Summer Solstice on the Appalachian ridge

The Jump Off and the Solstice

grey wisps of racing cloud swift over the high ridges,
the sun's shafts lighten dark-green forest,
on the top ridge fir trees are silhouetted and backlit
against the rising sun who fights for the day,

as the sun climbs to its highest in the north,
we pull ourselves high, too, along the Appalachian ridge
and over Mt.

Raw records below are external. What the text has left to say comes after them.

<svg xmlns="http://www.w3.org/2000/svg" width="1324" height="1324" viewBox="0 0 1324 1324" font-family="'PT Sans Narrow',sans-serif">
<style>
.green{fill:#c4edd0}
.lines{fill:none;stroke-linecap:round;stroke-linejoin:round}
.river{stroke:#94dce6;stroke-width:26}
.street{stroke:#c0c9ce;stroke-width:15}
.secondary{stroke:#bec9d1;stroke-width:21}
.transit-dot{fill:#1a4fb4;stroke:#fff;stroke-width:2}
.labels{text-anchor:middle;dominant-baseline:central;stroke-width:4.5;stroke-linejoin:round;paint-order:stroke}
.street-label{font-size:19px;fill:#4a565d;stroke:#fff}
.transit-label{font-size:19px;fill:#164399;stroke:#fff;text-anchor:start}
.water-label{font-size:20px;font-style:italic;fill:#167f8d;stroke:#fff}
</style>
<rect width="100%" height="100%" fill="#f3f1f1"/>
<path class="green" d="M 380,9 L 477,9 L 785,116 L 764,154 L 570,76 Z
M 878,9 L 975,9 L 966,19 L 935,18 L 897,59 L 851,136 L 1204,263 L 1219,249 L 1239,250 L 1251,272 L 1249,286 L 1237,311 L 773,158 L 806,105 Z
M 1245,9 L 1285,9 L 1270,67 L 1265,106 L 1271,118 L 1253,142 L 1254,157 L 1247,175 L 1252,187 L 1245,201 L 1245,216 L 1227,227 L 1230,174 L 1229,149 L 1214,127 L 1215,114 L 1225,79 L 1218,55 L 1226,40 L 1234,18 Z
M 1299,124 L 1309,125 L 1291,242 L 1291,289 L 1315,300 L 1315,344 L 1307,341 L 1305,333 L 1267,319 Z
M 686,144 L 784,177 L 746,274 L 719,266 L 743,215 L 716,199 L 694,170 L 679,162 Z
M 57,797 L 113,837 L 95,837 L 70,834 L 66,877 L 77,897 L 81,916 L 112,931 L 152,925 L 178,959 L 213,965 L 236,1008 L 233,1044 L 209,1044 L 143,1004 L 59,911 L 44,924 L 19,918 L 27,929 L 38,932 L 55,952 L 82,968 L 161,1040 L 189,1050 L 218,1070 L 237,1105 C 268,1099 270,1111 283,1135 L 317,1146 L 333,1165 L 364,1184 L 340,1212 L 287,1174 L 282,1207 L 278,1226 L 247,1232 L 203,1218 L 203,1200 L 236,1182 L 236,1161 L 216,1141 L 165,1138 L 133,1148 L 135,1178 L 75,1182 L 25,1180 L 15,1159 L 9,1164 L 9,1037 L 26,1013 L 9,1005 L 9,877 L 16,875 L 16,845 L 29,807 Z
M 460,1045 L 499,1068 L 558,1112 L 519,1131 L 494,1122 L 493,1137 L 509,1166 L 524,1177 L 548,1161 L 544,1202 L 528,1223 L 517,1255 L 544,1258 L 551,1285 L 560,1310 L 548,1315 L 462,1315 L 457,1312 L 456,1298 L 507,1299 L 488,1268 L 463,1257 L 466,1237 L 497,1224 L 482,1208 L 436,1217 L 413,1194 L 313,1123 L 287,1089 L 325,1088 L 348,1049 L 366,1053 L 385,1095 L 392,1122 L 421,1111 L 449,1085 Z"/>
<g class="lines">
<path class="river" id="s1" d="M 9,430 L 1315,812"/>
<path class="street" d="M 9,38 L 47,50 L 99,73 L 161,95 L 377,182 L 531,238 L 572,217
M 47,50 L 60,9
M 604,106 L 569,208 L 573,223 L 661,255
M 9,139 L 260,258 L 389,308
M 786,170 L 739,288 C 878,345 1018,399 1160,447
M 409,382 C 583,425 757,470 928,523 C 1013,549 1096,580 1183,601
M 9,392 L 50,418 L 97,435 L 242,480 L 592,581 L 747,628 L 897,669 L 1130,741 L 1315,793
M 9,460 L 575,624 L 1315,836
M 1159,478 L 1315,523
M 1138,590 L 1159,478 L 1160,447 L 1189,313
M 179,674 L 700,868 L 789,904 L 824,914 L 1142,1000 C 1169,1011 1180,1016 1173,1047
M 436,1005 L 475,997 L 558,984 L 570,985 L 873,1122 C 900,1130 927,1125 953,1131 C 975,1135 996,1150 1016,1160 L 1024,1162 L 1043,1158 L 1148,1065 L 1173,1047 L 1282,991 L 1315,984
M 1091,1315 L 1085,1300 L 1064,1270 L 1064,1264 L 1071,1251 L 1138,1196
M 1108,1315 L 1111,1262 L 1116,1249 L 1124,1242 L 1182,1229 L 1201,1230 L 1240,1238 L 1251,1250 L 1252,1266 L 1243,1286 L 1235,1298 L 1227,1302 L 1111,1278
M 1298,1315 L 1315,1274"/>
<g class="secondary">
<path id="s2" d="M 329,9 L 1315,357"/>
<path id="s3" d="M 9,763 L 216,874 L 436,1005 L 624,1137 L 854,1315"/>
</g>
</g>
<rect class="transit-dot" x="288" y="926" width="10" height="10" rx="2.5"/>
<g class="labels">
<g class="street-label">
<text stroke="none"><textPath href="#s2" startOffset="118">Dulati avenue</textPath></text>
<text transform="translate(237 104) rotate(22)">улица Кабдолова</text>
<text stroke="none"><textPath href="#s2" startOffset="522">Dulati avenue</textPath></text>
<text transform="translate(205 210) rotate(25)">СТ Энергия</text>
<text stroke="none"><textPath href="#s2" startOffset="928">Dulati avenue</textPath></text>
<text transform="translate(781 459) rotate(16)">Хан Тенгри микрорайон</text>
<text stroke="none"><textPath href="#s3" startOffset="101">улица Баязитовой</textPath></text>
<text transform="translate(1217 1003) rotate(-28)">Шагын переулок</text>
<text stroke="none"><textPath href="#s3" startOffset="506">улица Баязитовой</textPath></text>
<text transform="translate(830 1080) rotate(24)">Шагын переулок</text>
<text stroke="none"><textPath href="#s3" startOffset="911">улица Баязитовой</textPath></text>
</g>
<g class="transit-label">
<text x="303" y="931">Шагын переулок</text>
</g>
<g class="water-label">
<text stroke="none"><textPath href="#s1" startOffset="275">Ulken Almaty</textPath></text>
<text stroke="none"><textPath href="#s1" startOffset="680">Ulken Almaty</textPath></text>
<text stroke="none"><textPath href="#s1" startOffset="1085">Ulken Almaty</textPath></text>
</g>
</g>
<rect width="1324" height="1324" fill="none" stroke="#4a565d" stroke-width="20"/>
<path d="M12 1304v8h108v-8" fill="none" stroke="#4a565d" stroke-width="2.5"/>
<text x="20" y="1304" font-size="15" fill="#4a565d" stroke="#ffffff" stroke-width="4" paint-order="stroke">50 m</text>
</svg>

Kephart, named for a great champion of the wild Smokies,

our bodies still allow us the effort we love to make,
today we want to mark the Solstice high up, like the sun,

at the Jump Off, the mountain has flaked away steeply:

a thousand foot drop opens below us
where the untrailed watershed within our view
would make Horace Kephart proud
of the vision come late to decision-makers,
the sharply-stressed mountains here at the edge of the thrust,
remember in their very bones great continental plates,
slowly, inexorably, crushing together
and rumpling, buckling, their very selves,
taking the siltstone, cold pressed into rock in an old ocean
and forcing the strata toward the vertical,

off to the west mountains gentle toward the lower, the rounder,
with the valley friendly to the material life we humans need,
here, high on the mountain, midday on the Solstice,
the levels upon levels before us are friendly
to the spiritual life we humans also need.